In this section I will also include a very nice to have, which is experience in elite sport. You may not think of yourself as an athlete but at the cellular level you are the same, so your training approaches should be, just scaled to your needs. Elite sport only use highly educated coaches with detailed scientific reasoning and structure for everything they do. Why? because it is the ONLY way that works, so why should your training and health focus be any different? Here is an article on why the elite approach is important for all.
Face to face
While there are some fantastic online coaches, what is critical is that at the very least you should be assessed and screened face to face, and taught correctly the technique for the exercises you are given in person. So, while online support may be the best situation for you, make sure you find one where you get to spend time with them each training phase in person. Otherwise, it’s a slippery slope to injury and low quality training.
Detailed and planned
Your trainer should always be prepared with detailed plans for you. Working with coaches or trainers who just do things on the fly never works long term. Make sure you find someone who provides you not just with detailed programming for when you are with them, but detailed planning for everything you do on your own too. They should be across all aspects of your training; not just clock in and clock out for the times you are paying them for the one on one time.
Find a coach or trainer who knows their limits and scope of practice, one who says, “I don’t know but I will find out for you”, one who doesn’t try to be the jack of all trades. Your coach should have a network of other health professionals to also help you. Someone who doesn’t try to diagnose injury, refers to a qualified Osteo or Physio, doesn’t try to give you prescriptive diets, refers to a qualified dietician. A jack of all trades is a master of none!
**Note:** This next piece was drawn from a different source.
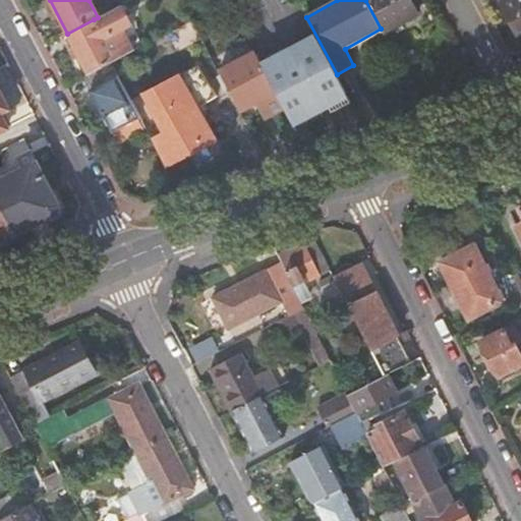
[(412,0),(365,0),(381,29),(384,35),(420,15),(412,0)]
The right personality for you!!
This is probably the most important part of all. You must relate!! Even with all the above ticked off, ultimately you need to find someone you get along with, someone you trust, someone who can open-up to you, so you feel comfortable opening up to them. The psychological components of training, habit forming and relationship building takes time to fully understand, so finding someone who can do more than just count reps is critical! The perfect exercise plan never performed doesn’t get you anywhere, so it is vital you find the right person to suit your personality, keeps you motivated, helps you find intrinsic motivation for movement. You need to find someone who will educate you, share your journey, share all programming details with you, helping you to establish autonomy in your own health not reliance on them.
So, know what to look for now? I hope that at least provided a start for what to look for anyway. Don’t rush in to finding a qualified coach or trainer, your long-term health and training results is worth it.